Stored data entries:
BEGIN

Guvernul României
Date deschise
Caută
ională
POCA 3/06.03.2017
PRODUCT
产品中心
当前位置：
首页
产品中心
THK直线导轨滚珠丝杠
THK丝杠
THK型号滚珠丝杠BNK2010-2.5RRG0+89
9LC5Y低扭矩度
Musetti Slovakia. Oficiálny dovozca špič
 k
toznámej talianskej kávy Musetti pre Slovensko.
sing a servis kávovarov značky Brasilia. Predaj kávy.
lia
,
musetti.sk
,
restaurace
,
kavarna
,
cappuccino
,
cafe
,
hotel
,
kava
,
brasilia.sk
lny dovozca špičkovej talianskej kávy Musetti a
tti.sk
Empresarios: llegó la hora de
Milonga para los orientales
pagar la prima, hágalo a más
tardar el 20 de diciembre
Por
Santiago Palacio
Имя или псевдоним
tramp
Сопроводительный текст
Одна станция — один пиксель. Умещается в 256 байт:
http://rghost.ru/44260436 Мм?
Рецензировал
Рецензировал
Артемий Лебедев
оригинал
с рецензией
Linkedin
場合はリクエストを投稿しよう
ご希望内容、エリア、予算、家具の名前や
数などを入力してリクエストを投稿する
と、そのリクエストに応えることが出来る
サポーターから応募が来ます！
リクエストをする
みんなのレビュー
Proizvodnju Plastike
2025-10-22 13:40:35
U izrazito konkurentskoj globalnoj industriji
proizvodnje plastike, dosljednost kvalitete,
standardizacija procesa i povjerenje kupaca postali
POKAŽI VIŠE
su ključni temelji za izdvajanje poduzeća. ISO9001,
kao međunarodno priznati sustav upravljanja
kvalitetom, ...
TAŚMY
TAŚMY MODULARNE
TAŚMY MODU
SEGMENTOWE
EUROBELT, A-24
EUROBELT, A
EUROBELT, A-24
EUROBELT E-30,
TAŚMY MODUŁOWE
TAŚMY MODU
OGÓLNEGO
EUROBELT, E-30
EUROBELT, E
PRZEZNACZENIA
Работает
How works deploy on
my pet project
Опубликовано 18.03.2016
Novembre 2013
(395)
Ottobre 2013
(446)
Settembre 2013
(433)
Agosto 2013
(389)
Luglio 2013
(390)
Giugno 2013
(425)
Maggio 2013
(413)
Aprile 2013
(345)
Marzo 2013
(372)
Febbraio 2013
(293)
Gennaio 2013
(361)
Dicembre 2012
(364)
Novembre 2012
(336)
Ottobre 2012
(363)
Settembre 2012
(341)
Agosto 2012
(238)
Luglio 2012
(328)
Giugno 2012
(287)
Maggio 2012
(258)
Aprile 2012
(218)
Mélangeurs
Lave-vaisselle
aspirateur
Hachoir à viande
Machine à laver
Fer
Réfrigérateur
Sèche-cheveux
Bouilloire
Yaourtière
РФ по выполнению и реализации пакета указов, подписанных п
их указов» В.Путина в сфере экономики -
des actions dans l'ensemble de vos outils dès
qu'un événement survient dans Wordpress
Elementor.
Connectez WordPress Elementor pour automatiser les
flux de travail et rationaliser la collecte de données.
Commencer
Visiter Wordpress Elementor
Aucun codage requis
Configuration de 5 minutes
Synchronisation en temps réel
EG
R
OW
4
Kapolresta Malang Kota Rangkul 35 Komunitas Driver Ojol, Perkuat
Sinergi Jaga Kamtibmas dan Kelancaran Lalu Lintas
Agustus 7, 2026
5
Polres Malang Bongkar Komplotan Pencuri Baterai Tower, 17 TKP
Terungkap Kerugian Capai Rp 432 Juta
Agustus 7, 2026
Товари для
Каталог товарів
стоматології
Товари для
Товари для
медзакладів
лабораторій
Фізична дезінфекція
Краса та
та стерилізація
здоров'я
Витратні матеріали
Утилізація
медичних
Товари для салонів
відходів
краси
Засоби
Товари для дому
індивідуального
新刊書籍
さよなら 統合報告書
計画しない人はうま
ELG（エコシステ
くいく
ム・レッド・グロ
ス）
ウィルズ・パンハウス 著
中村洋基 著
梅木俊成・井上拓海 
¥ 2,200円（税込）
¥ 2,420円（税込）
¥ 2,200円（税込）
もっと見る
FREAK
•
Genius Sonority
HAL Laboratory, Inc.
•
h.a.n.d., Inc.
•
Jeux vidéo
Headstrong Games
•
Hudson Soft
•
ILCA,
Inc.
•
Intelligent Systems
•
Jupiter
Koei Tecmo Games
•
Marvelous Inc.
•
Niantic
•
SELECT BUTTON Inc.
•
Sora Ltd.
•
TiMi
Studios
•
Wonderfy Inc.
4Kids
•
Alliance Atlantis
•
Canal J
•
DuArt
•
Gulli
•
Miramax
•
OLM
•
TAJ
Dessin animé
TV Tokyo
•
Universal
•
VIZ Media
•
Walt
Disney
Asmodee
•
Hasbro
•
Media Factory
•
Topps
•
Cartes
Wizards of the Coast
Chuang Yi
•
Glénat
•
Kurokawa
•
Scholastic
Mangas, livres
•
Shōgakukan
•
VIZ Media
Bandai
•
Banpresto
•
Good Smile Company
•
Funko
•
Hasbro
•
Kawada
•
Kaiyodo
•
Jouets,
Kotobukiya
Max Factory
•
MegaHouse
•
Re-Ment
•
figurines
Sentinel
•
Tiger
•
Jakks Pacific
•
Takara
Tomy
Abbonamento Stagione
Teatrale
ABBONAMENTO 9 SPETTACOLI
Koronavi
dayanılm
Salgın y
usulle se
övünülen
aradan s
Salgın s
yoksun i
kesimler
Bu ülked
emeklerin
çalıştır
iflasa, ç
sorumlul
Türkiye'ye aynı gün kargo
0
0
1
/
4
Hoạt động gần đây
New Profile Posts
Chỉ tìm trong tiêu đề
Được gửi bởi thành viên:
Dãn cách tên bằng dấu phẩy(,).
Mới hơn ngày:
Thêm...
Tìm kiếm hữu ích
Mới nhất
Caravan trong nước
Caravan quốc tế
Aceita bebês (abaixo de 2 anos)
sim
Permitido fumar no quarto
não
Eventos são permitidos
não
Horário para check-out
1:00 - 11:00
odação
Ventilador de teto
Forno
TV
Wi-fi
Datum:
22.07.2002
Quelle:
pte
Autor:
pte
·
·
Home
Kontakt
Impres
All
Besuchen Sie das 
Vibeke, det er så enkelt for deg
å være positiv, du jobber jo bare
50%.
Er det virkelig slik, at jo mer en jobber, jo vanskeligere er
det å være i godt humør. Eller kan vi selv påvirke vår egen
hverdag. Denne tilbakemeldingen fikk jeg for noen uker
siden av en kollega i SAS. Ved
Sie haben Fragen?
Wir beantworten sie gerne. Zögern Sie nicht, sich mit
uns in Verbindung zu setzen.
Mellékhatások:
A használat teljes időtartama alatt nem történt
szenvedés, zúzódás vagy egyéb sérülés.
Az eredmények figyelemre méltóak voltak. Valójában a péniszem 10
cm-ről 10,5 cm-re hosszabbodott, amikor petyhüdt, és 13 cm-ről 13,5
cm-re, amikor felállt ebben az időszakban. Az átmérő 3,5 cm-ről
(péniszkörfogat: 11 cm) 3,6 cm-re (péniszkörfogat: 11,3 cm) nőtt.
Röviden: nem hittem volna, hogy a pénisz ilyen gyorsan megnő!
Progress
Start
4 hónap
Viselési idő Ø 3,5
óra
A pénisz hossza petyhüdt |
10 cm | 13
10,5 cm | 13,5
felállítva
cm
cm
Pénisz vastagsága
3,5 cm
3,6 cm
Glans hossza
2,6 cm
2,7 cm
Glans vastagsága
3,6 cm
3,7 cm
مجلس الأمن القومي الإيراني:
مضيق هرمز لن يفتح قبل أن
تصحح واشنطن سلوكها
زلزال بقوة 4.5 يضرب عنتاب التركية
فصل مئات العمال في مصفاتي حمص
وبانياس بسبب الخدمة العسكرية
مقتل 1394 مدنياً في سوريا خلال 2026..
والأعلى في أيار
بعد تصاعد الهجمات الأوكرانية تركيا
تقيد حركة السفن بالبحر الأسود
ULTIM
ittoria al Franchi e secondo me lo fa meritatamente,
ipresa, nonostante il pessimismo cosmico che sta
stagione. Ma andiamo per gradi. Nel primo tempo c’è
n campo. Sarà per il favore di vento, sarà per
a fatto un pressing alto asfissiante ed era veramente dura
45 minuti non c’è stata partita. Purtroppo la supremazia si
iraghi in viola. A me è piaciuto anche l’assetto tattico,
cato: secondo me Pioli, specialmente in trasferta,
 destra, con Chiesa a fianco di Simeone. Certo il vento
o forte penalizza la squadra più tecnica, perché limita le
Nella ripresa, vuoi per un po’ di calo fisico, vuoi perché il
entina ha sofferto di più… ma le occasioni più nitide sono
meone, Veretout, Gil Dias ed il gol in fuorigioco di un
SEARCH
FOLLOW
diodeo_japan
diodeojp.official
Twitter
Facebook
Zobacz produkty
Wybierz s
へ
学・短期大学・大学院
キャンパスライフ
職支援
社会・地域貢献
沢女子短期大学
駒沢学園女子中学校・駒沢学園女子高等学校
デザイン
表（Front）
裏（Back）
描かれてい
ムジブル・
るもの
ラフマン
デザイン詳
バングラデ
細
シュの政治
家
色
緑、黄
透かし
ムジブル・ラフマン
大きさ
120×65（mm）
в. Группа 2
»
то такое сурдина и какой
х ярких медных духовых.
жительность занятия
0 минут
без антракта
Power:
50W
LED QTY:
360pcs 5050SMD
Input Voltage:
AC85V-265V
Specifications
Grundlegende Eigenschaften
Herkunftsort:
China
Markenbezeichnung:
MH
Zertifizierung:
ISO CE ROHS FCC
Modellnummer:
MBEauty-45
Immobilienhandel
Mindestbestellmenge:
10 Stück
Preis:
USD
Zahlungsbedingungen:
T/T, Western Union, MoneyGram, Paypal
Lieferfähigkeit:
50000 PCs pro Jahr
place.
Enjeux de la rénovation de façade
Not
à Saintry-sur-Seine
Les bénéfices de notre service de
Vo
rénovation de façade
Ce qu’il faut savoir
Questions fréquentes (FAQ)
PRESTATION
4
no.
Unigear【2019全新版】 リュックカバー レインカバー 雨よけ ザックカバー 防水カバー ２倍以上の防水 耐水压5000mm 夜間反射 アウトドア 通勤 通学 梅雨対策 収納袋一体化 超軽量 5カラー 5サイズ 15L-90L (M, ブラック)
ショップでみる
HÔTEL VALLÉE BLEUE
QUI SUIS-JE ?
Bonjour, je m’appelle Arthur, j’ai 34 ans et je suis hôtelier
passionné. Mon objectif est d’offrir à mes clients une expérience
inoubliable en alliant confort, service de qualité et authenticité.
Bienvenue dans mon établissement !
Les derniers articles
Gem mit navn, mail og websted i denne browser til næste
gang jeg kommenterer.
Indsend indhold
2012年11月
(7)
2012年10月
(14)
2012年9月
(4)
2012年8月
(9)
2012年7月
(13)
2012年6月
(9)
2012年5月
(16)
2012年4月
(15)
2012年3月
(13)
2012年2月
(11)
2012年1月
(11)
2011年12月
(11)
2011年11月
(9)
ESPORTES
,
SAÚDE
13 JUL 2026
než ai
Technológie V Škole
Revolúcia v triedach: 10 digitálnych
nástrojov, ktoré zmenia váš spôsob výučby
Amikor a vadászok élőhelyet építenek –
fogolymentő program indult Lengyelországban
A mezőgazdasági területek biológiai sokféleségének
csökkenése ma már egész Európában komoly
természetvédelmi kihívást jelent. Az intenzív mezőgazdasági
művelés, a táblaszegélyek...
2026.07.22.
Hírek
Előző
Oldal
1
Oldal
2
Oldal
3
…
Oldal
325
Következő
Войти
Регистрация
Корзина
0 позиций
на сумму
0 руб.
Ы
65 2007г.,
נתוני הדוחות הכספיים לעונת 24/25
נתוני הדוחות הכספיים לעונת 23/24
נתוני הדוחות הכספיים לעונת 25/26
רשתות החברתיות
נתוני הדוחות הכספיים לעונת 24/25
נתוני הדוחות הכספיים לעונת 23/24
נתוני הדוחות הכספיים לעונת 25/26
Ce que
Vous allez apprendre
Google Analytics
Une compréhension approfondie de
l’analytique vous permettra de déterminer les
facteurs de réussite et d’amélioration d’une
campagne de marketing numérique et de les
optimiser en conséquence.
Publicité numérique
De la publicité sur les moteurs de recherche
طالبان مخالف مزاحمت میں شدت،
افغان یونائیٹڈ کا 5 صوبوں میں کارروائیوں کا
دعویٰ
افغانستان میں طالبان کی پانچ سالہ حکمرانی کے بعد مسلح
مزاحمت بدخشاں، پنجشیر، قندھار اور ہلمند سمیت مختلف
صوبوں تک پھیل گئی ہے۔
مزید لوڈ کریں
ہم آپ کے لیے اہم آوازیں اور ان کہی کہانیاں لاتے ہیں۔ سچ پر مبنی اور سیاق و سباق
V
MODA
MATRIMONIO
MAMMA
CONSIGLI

END

§ WHAT THIS TASK INVOLVES:
Copy exactly. Start at the line containing "افغانستان میں طالبان" and continue through the last line of the records.

§ RESULT:
افغانستان میں طالبان کی پانچ سالہ حکمرانی کے بعد مسلح
مزاحمت بدخشاں، پنجشیر، قندھار اور ہلمند سمیت مختلف
صوبوں تک پھیل گئی ہے۔
مزید لوڈ کریں
ہم آپ کے لیے اہم آوازیں اور ان کہی کہانیاں لاتے ہیں۔ سچ پر مبنی اور سیاق و سباق
V
MODA
MATRIMONIO
MAMMA
CONSIGLI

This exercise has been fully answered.